Re: list of package names, versions[, descriptions]

2 Oct 2019

      On 10/2/19 11:32 AM, Greg Minshall wrote:
...
i'm not sure i can explain why i find having the complete list, with
descriptions, local on my machine useful.  but, i do.  "search locally,
build globally" somehow works well for me.  (one rationalization might
be that searching is inherently more interactive than building, so
random network latencies, etc., during building are less annoying than
during searching.)
anyway, grant me the desire to maintain, offline, a complete list of AUR
packages, version numbers, descriptions.
Could be, I dunno.
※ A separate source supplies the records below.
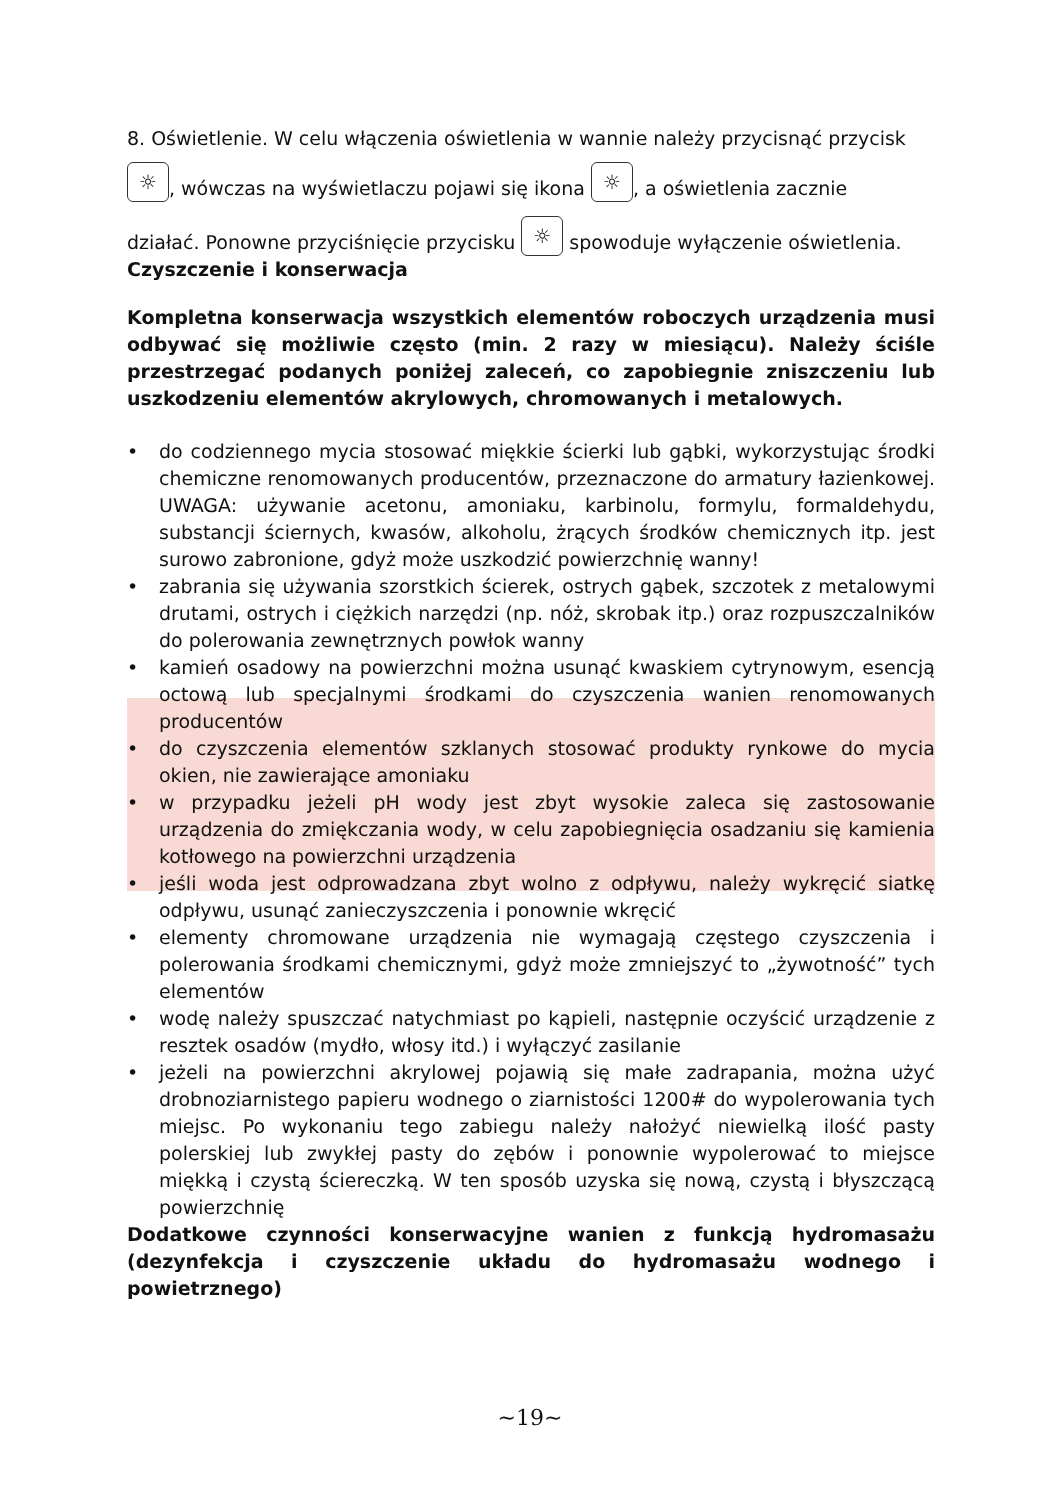8. Oświetlenie. W celu włączenia oświetlenia w wannie należy przycisnąć przycisk
☼, wówczas na wyświetlaczu pojawi się ikona ☼, a oświetlenia zacznie
działać. Ponowne przyciśnięcie przycisku ☼ spowoduje wyłączenie oświetlenia.
Czyszczenie i konserwacja
Kompletna konserwacja wszystkich elementów roboczych urządzenia musi odbywać się możliwie często (min. 2 razy w miesiącu). Należy ściśle przestrzegać podanych poniżej zaleceń, co zapobiegnie zniszczeniu lub uszkodzeniu elementów akrylowych, chromowanych i metalowych.
• do codziennego mycia stosować miękkie ścierki lub gąbki, wykorzystując środki chemiczne renomowanych producentów, przeznaczone do armatury łazienkowej. UWAGA: używanie acetonu, amoniaku, karbinolu, formylu, formaldehydu, substancji ściernych, kwasów, alkoholu, żrących środków chemicznych itp. jest surowo zabronione, gdyż może uszkodzić powierzchnię wanny!
• zabrania się używania szorstkich ścierek, ostrych gąbek, szczotek z metalowymi drutami, ostrych i ciężkich narzędzi (np. nóż, skrobak itp.) oraz rozpuszczalników do polerowania zewnętrznych powłok wanny
• kamień osadowy na powierzchni można usunąć kwaskiem cytrynowym, esencją octową lub specjalnymi środkami do czyszczenia wanien renomowanych producentów
• do czyszczenia elementów szklanych stosować produkty rynkowe do mycia okien, nie zawierające amoniaku
• w przypadku jeżeli pH wody jest zbyt wysokie zaleca się zastosowanie urządzenia do zmiękczania wody, w celu zapobiegnięcia osadzaniu się kamienia kotłowego na powierzchni urządzenia
• jeśli woda jest odprowadzana zbyt wolno z odpływu, należy wykręcić siatkę odpływu, usunąć zanieczyszczenia i ponownie wkręcić
• elementy chromowane urządzenia nie wymagają częstego czyszczenia i polerowania środkami chemicznymi, gdyż może zmniejszyć to „żywotność” tych elementów
• wodę należy spuszczać natychmiast po kąpieli, następnie oczyścić urządzenie z resztek osadów (mydło, włosy itd.) i wyłączyć zasilanie
• jeżeli na powierzchni akrylowej pojawią się małe zadrapania, można użyć drobnoziarnistego papieru wodnego o ziarnistości 1200# do wypolerowania tych miejsc. Po wykonaniu tego zabiegu należy nałożyć niewielką ilość pasty polerskiej lub zwykłej pasty do zębów i ponownie wypolerować to miejsce miękką i czystą ściereczką. W ten sposób uzyska się nową, czystą i błyszczącą powierzchnię
Dodatkowe czynności konserwacyjne wanien z funkcją hydromasażu (dezynfekcja i czyszczenie układu do hydromasażu wodnego i powietrznego)
~19~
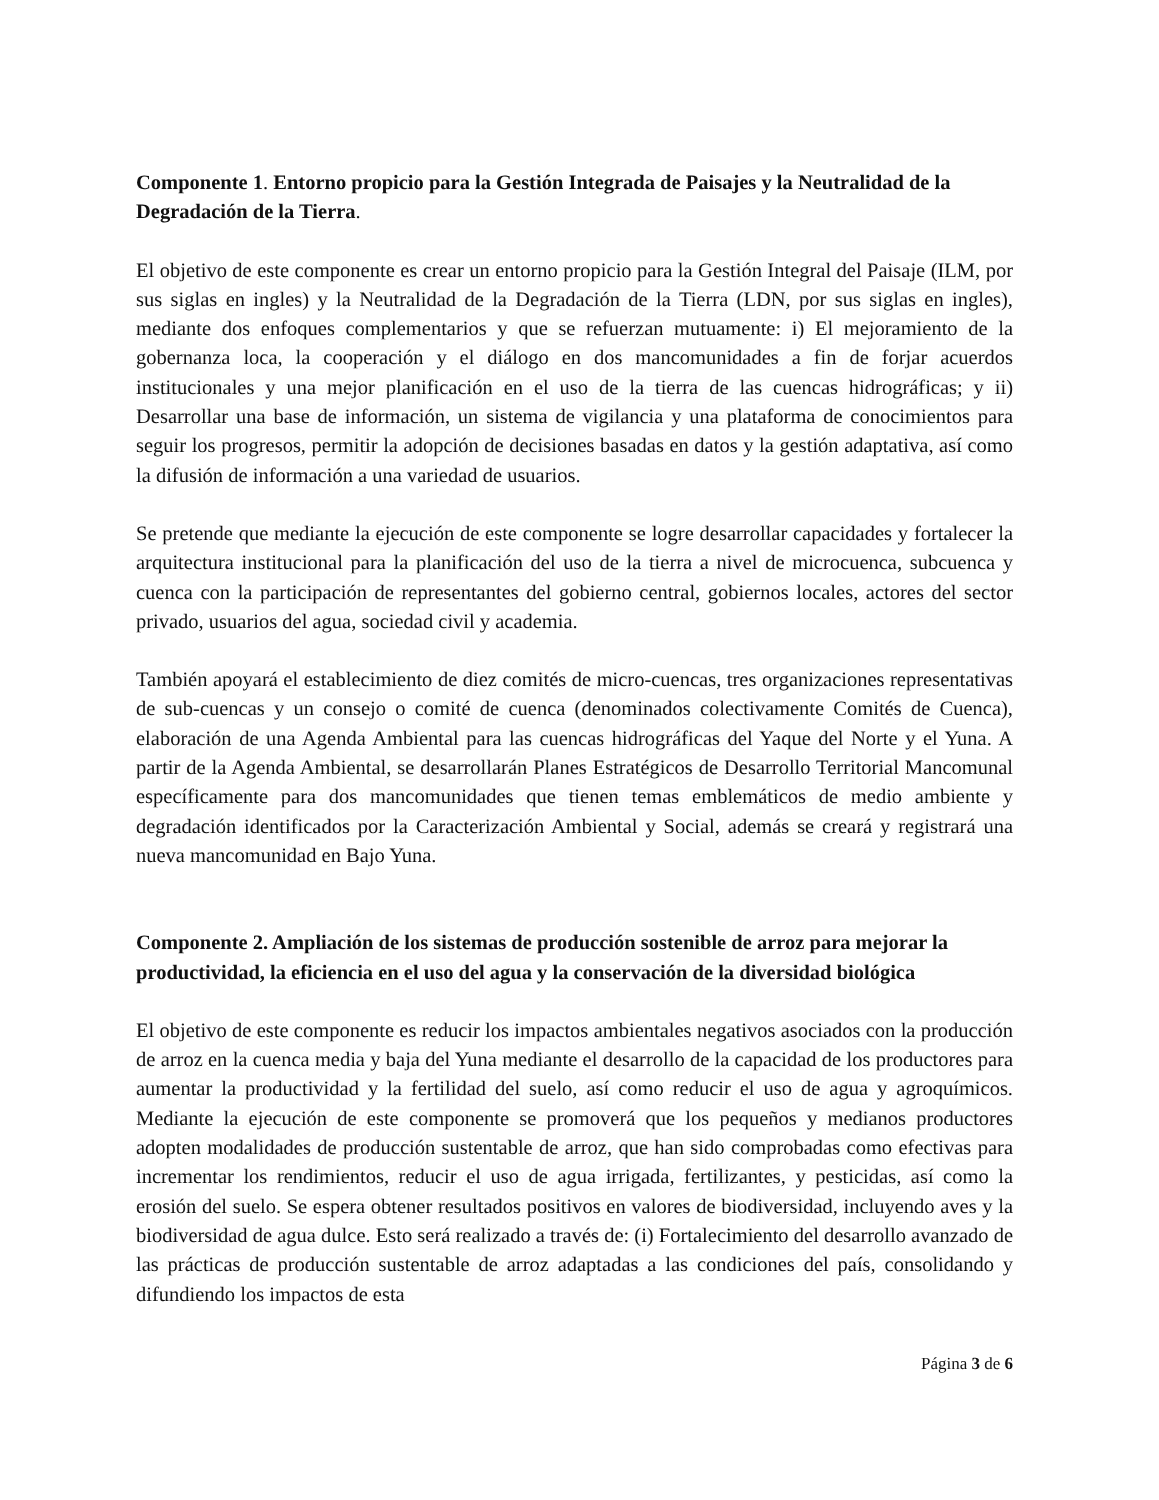Componente 1. Entorno propicio para la Gestión Integrada de Paisajes y la Neutralidad de la Degradación de la Tierra.
El objetivo de este componente es crear un entorno propicio para la Gestión Integral del Paisaje (ILM, por sus siglas en ingles) y la Neutralidad de la Degradación de la Tierra (LDN, por sus siglas en ingles), mediante dos enfoques complementarios y que se refuerzan mutuamente: i) El mejoramiento de la gobernanza loca, la cooperación y el diálogo en dos mancomunidades a fin de forjar acuerdos institucionales y una mejor planificación en el uso de la tierra de las cuencas hidrográficas; y ii) Desarrollar una base de información, un sistema de vigilancia y una plataforma de conocimientos para seguir los progresos, permitir la adopción de decisiones basadas en datos y la gestión adaptativa, así como la difusión de información a una variedad de usuarios.
Se pretende que mediante la ejecución de este componente se logre desarrollar capacidades y fortalecer la arquitectura institucional para la planificación del uso de la tierra a nivel de microcuenca, subcuenca y cuenca con la participación de representantes del gobierno central, gobiernos locales, actores del sector privado, usuarios del agua, sociedad civil y academia.
También apoyará el establecimiento de diez comités de micro-cuencas, tres organizaciones representativas de sub-cuencas y un consejo o comité de cuenca (denominados colectivamente Comités de Cuenca), elaboración de una Agenda Ambiental para las cuencas hidrográficas del Yaque del Norte y el Yuna. A partir de la Agenda Ambiental, se desarrollarán Planes Estratégicos de Desarrollo Territorial Mancomunal específicamente para dos mancomunidades que tienen temas emblemáticos de medio ambiente y degradación identificados por la Caracterización Ambiental y Social, además se creará y registrará una nueva mancomunidad en Bajo Yuna.
Componente 2. Ampliación de los sistemas de producción sostenible de arroz para mejorar la productividad, la eficiencia en el uso del agua y la conservación de la diversidad biológica
El objetivo de este componente es reducir los impactos ambientales negativos asociados con la producción de arroz en la cuenca media y baja del Yuna mediante el desarrollo de la capacidad de los productores para aumentar la productividad y la fertilidad del suelo, así como reducir el uso de agua y agroquímicos. Mediante la ejecución de este componente se promoverá que los pequeños y medianos productores adopten modalidades de producción sustentable de arroz, que han sido comprobadas como efectivas para incrementar los rendimientos, reducir el uso de agua irrigada, fertilizantes, y pesticidas, así como la erosión del suelo. Se espera obtener resultados positivos en valores de biodiversidad, incluyendo aves y la biodiversidad de agua dulce. Esto será realizado a través de: (i) Fortalecimiento del desarrollo avanzado de las prácticas de producción sustentable de arroz adaptadas a las condiciones del país, consolidando y difundiendo los impactos de esta
Página 3 de 6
All I know is what I would consider personally useful
-- your use cases remain your own, regardless of my opinions or
expressed doubts. :)
...
let's say that i've managed, over a period of a week or so, to download
the entire database (or, at least, the "rows" in which i am interested:
package name, version, description) into my own local database.
then, a week later, i'd like to *update* my local database with what's
changed in the AUR repository.  how would i proceed?  as things
currently stand, iiuc (always a dubious proposition), i'd need to again
download the entire database.
on the other hand, if there were a packages-vers.gz (*), i could
download that, then compare the package names and versions in it with
those in my local database, and schedule to download the database
entries for those packages whose version numbers had changed (as well as
those packages in packages-vers.gz that are new; and at the same time
delete those packages in my local database that are no longer in
packages-vers.gz); one can visualize this code.
my presumption is that this would be much lighter on server resources
than downloading the entire database each week.  and, maybe (you'll know
the "churn" in the repository) would even be very light.
and, i think this could be useful for general use.  i may only care
about descriptions, but if someone cares about dependencies,
maintainers, etc., they would still use the version-number mechanism
(again, see (*) below) to determine which packages have changed, and
only download the information from those changed packages.
Well, I guess I could hear the argument you make for providing a way to
invalidate offline assumptions about a package. Even if providing a dump
of names-versions is not strictly useful itself.
...
ps -- thanks for the pointer to expac.  i'll look at converting to that.
no one ever accused me of writing overly-efficient code... :)
(*) NB:
note that, for "true consistency", using "version" depends on the
assumption, likely to be at least occasionally, maybe often, invalid,
that if the *metadata* for a package in the database changes then the
*version* of the package itself also changes.
This is "supposed to be true", as in, it's generally considered pretty
bad if people update a PKGBUILD so that it creates a different package
but don't update the pkgrel for metadata or package content changes. It
isn't guaranteed, sure, but I guess there are worse things than simply
failing to detect a cache invalidation for that package.

On the other hand...
...
if "last modified" time in the database is updated when any of the
metadata changes, that would be better to use than package version
number.
if "last modified" time isn't updated when (some) metadata is updated,
one could also run an md5sum(1) over (a textual representation of) each
package's database entry, and provide packages-md5sums.gz, say.  i'll
note that a simple test shows that adding an md5sum to each line
inflates the size of the file considerably
: % ls -skh packages*.gz
: 1.5M packages-md5sums.gz  344K packages.gz
the inflation for version numbers and/or "last modified time" (as
seconds since the epoch) would probably be less, maybe double the size
of packages.gz?
The package details key "last modified" is indeed updated to the time of
the latest push to the package's git repository, see
https://git.archlinux.org/aurweb.git/tree/aurweb/git/update.py#n92

So this would be a valid method for guaranteeing cache invalidation.

-- 
Eli Schwartz
Bug Wrangler and Trusted User